It’s not always easy to be yourself.
Maybe you can relate to this. I’m in a café with a cup of tea. It’s funny actually. There’s a trendy wooden table beside me. As I sit to write the first words of this blog project, in my head I hear the voices of writers I’m reading and speaker types famous for dumb one-liners. They are a crowded group in a room somewhere in my brain, an indecipherable rumble. “No Chad. Be you. Find your voice. Don’t write like them.”
It’s not easy to find your voice in this culture that we live in.
Do you realize that you are literally bombarded with outside influences? Be that. Do that. Buy that. I once read that the average person sees thousands of adds every day asking you and me to do what it wants or be what it wants. Everyday I drive by a billboard with a perfectly fit young man modeling a red American Apparel t-shirt. The image pops off the white background. I think, “I should buy that.” I don’t even realize it. I’ve been influenced unconsciously. Was I in control of that or someone else?
Reach inside. Be you. Don’t be anything else. Ignore the voices.
We’re in after school programs or during school programs (and often both) because we believe in students and their ability to be happy and great with their lives. The best leader you can be is impacted by your ability to find your voice and leadership style. Should we observe others and learn from them? Absolutely. We should also find out what students are into, and learn.

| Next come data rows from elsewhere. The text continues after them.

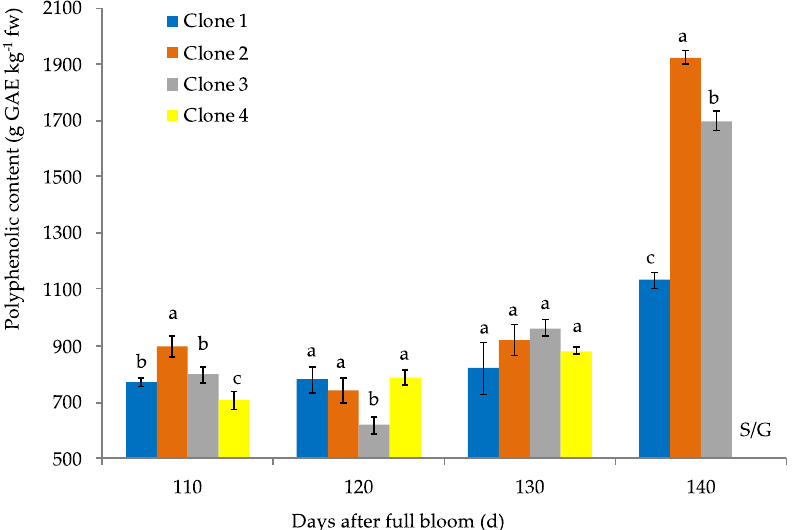
Figure 4. Total polyphenol content for the different calafate clones according to the different harvest dates. Lowercase letters indicate significant differences between the different clones for the same harvest date, according to the Fischer test ( p < 0.05). S/G = no harvest.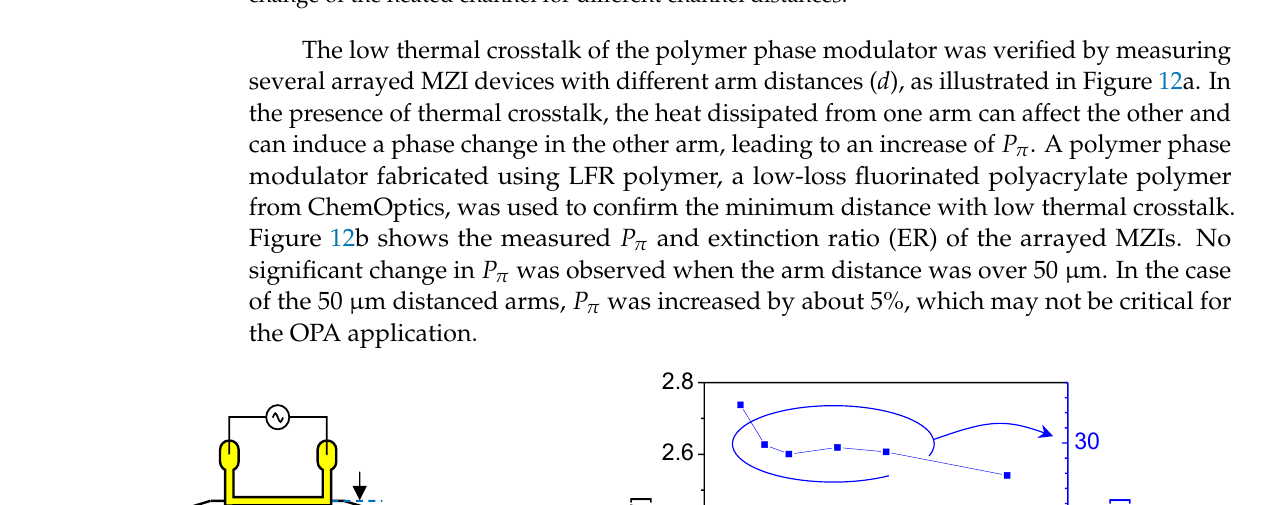
Figure 11. ( a ) Heat distribution around the heater and the waveguide channels when the channel distance was 100 μ m. ( b ) Temperature change in the adjacent channel core compared to the temperature change of the heated channel for different channel distances.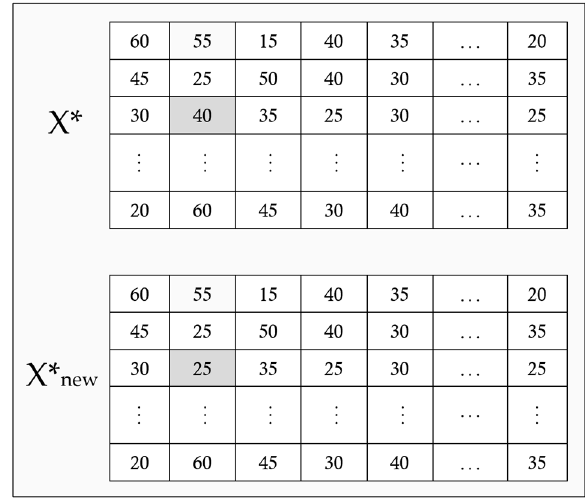
Figure 4. An example of integer local search for S. 𝑅 (cid:3036)(cid:3037)(cid:3039) .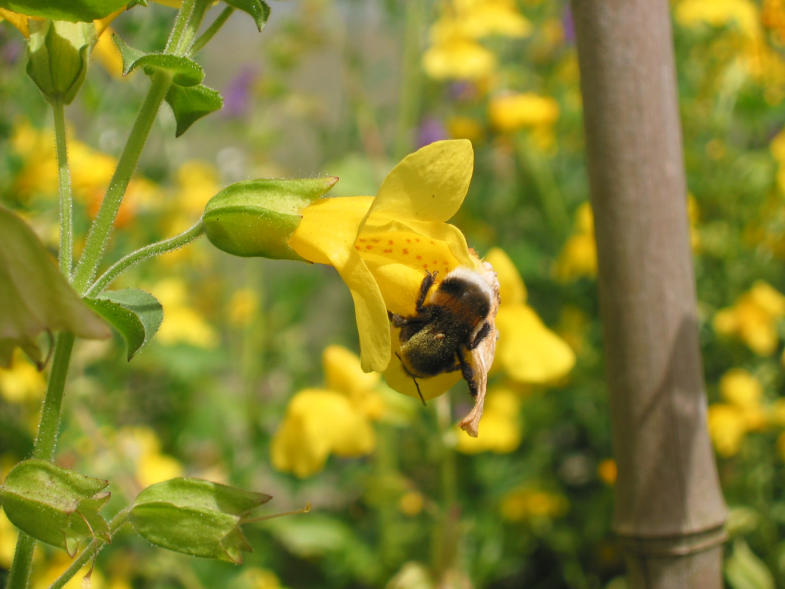
Loss of biodiversity in pollination networks may threaten the persistence of plant communities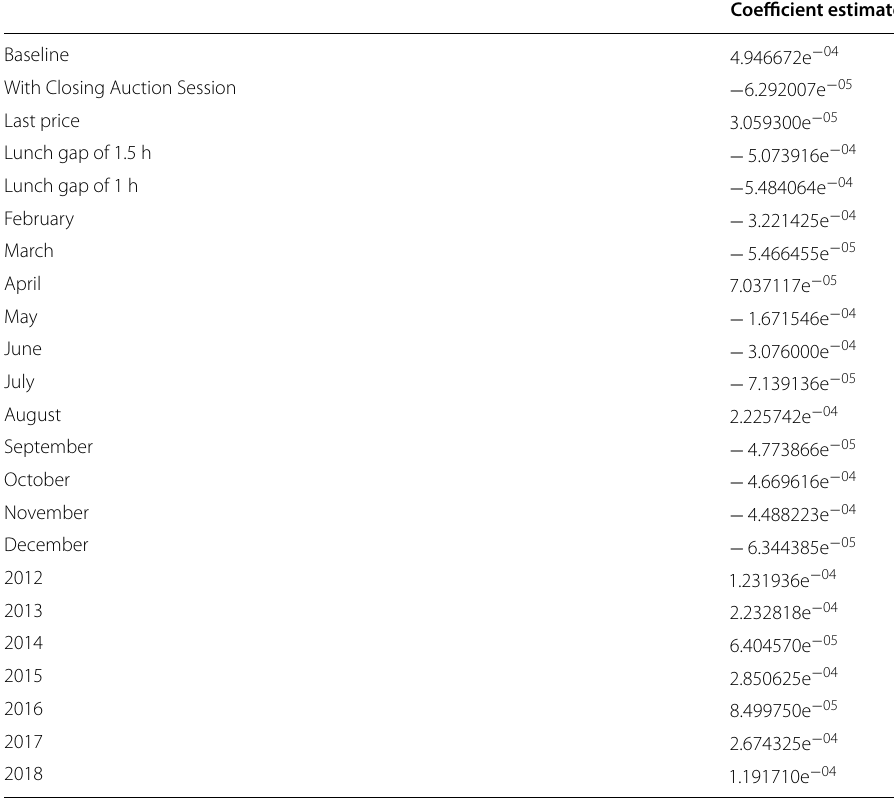
Table 4 Results for the ANOVA model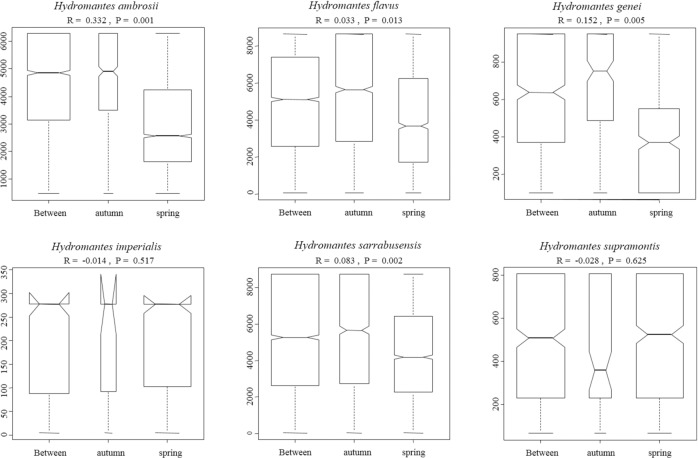
Box whisker plot of ANOSIM analysis comparing the seasonal variation of the diet of Hydromantes.Figures show the variation between and within each different seasons (autumn and spring). Boxes indicates values from 25th (bottom) to 75th (top) percentile; horizontal black line indicate the median; box width is proportional to sample size.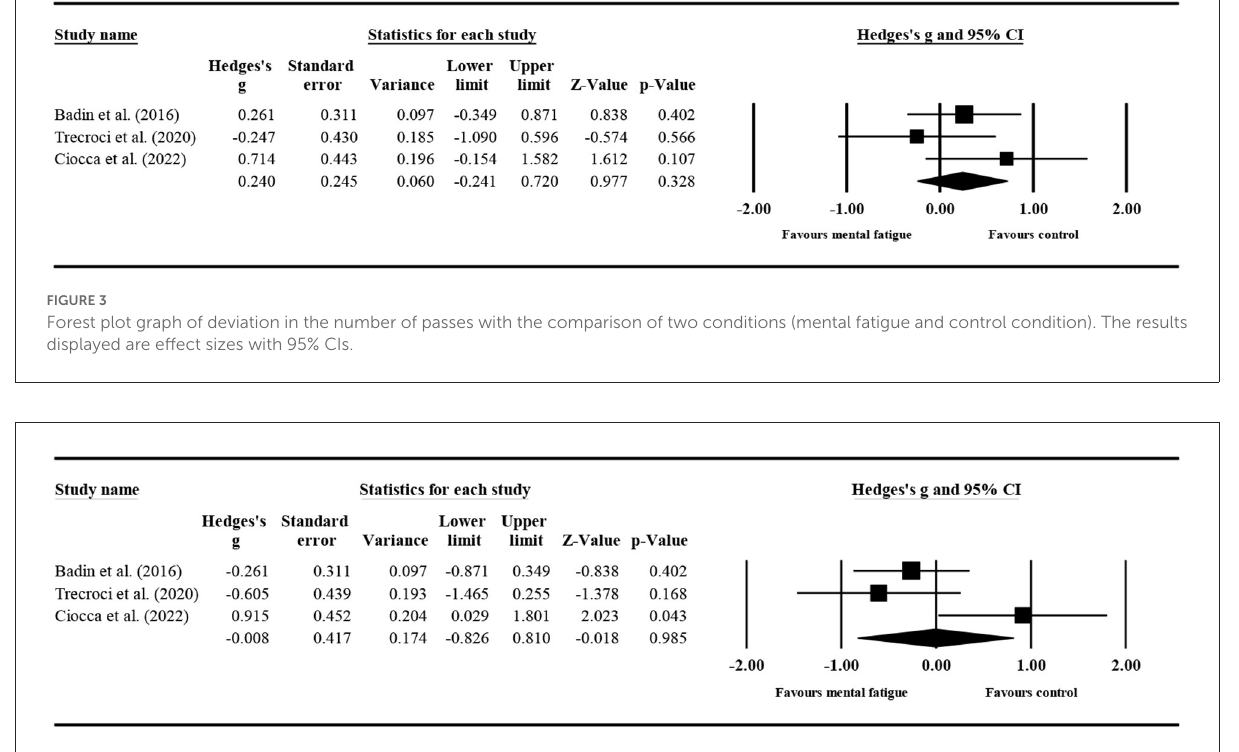
FIGURE4 Forest plot of changes in the percentage of accurate passing with the comparison of two conditions (mental fatigue and control condition). The results displayed are effect sizes with 95% CIs.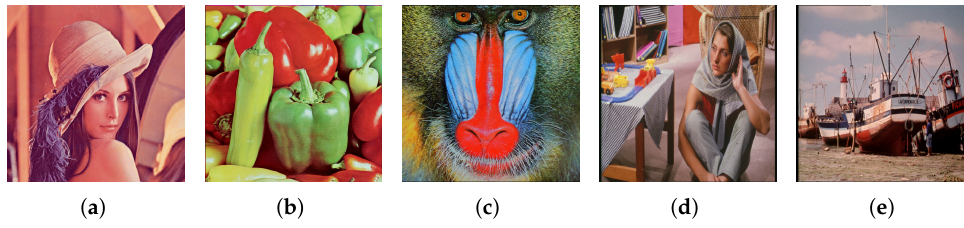
Figure 12. Five test images with same size 512 × 512 × 3. ( a ) Lena. ( b ) Peppers. ( c ) Baboon. ( d ) Barbara. ( e )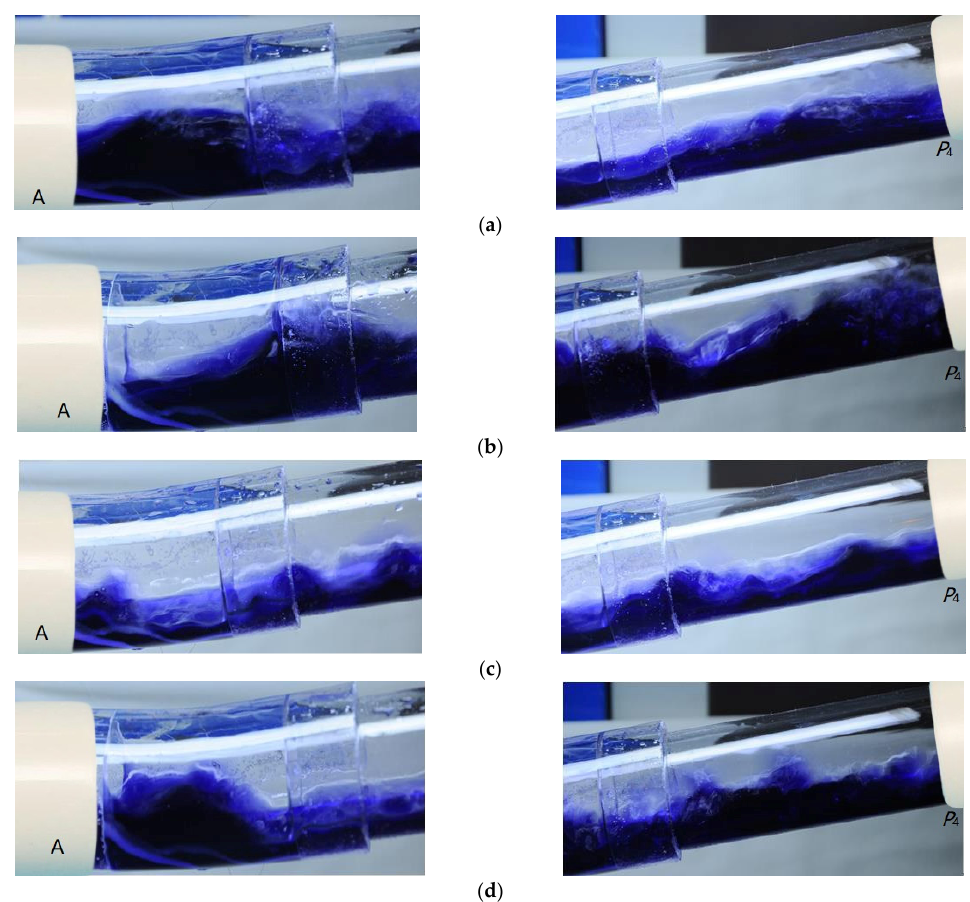
difference of t 4 less than t 1 . At t 4 , the liquid accumulation at A accumulates again, and the fluid amount at P 4 is also more than t 3 , as shown in Figure 8d.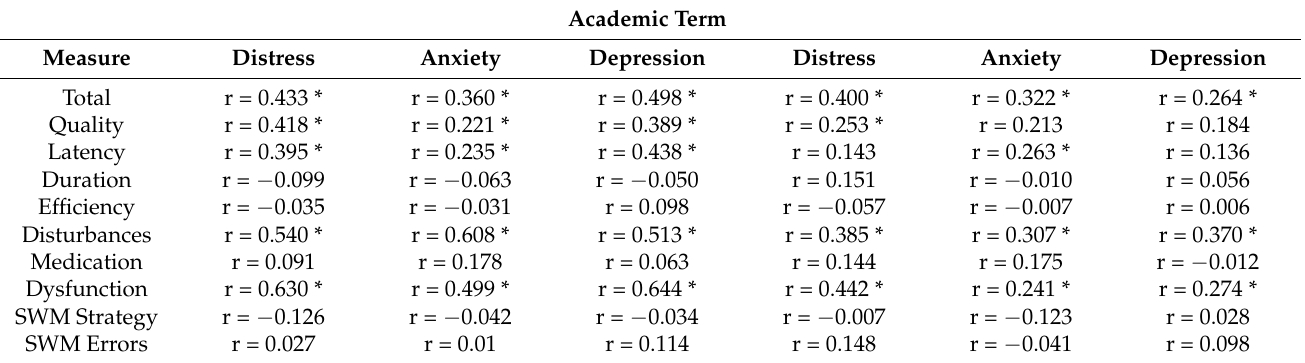
Table 4. Association between sleep quality measures and GPA in the summer period and the academic term. Terms denoted with an asterisk (*) are significant ( p < 0.05).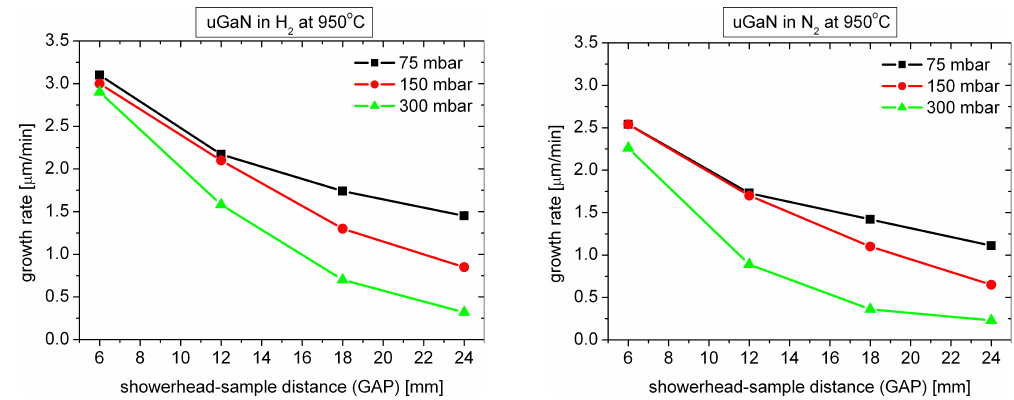
Figure 3. Growth rate of uGaN layers as a function of GAP distance for three different growth pressures.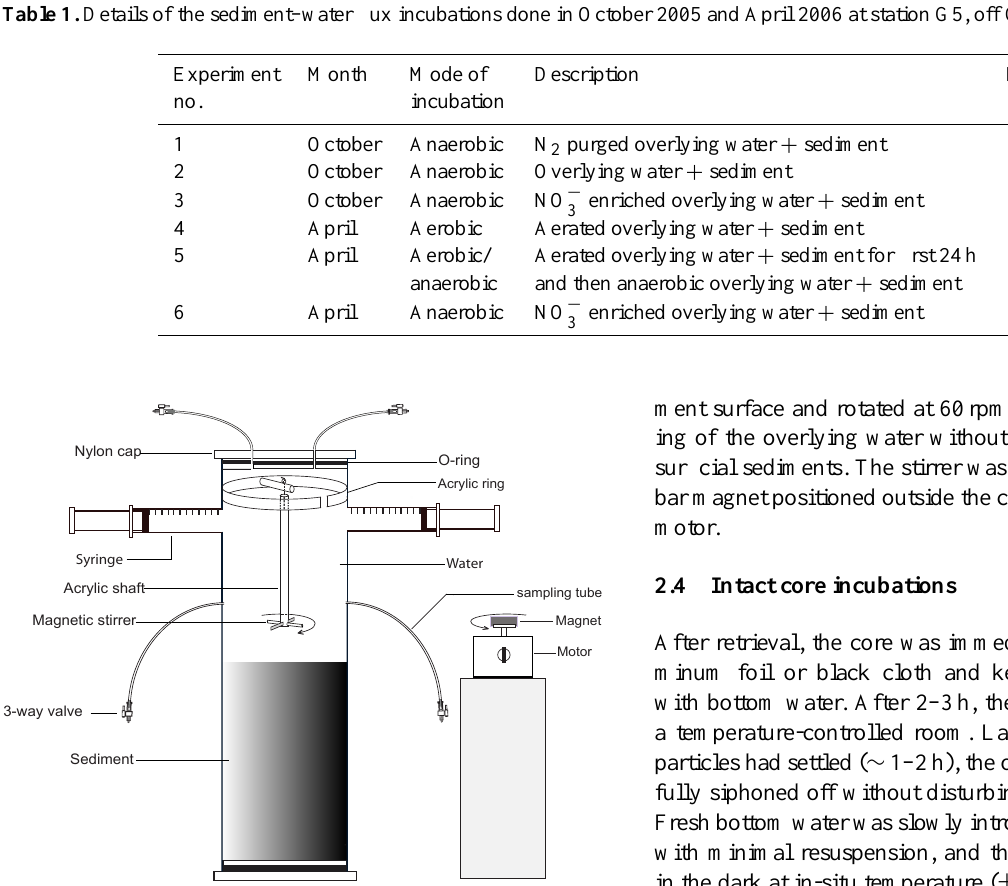
Table 1. Details of the sediment–water flux incubations done in October 2005 and April 2006 at station G5, off Goa.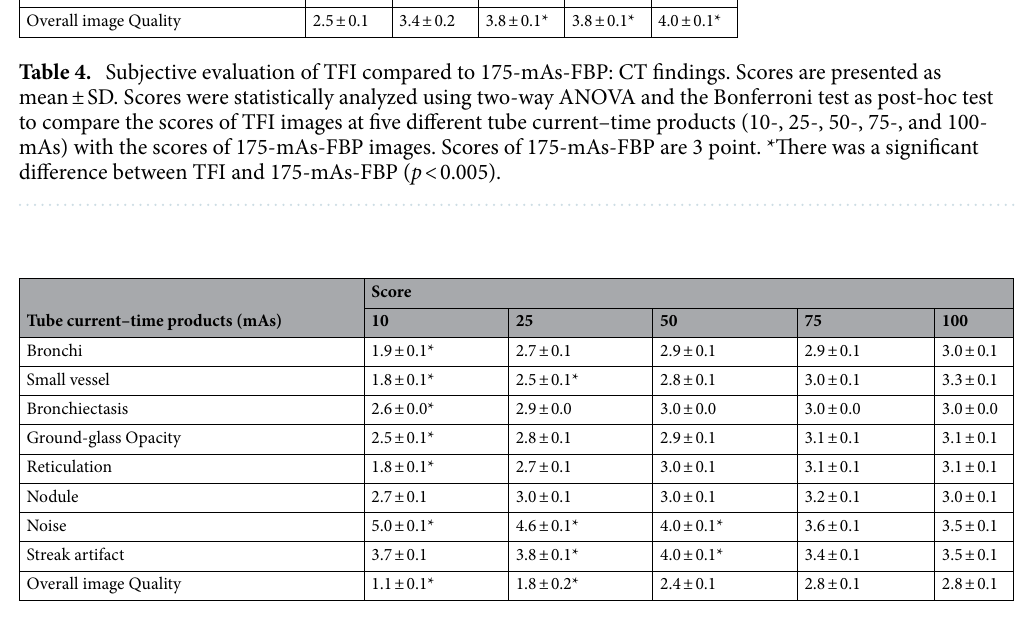
Table 5. Subjective evaluation of FBP compared to 175-mAs-FBP: CT findings. Scores are presented as mean ± SD. Scores were statistically analyzed using two-way ANOVA and the Bonferroni test as post-hoc test to compare the scores of FBP images at five different tube current–time products (10-, 25-, 50-, 75-, and 100- mAs) with the scores of 175-mAs-FBP images. Scores of 175-mAs-FBP are 3 points. *There was a significant difference between FBP and 175-mAs-FBP ( p <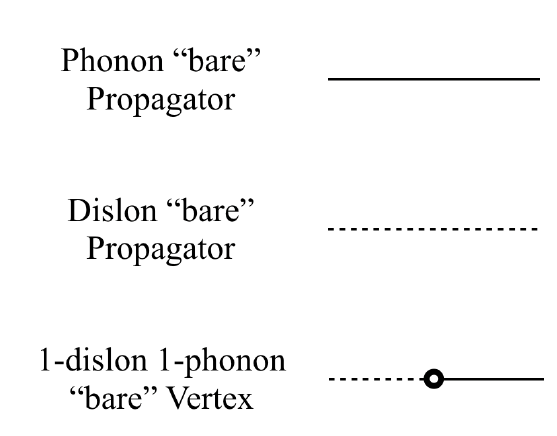
Figure 1. The basic diagrammatic expressions to be used in solving the quadratic theory. The upper two diagrams describe the basic propagator (Green’s function) for each type of excitation in the solid, with a continuous line for phonons and a dashed line for dislons. The third diagram represents the quadratic phonon–dislon interaction, allowing for quantum of excitations of one type to be converted into the other.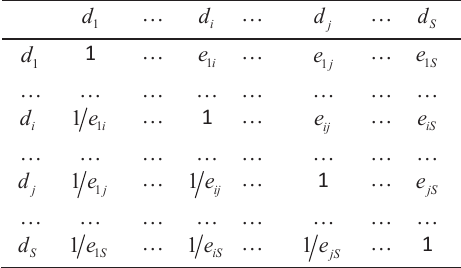
Table 2. Standard pair-wise comparison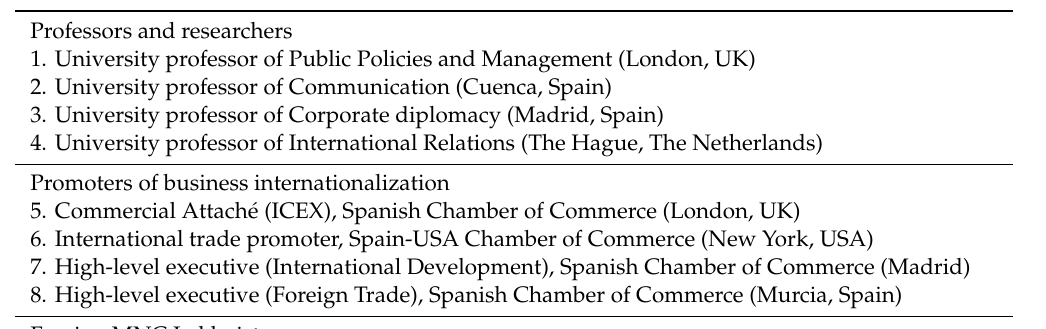
Table 2. Focus Group 1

No doubt about it. But, the best tool in your toolbox is you. Students know if we really care and the greatest deposit we can leave is that they are loved.
It’s not as easy as it sounds.
The discovery of you can’t be found by looking outside of you. “Out there” will give us no insights of who we are. Who you are is within. And no one can make the journey for you but you. Love students, be you, and have fun. Oh, and see lives change before your eyes.
For breakfast, I had French roll cut for French Toast. Light syrup with strawberries. Homemade. Protein shake and vitamins.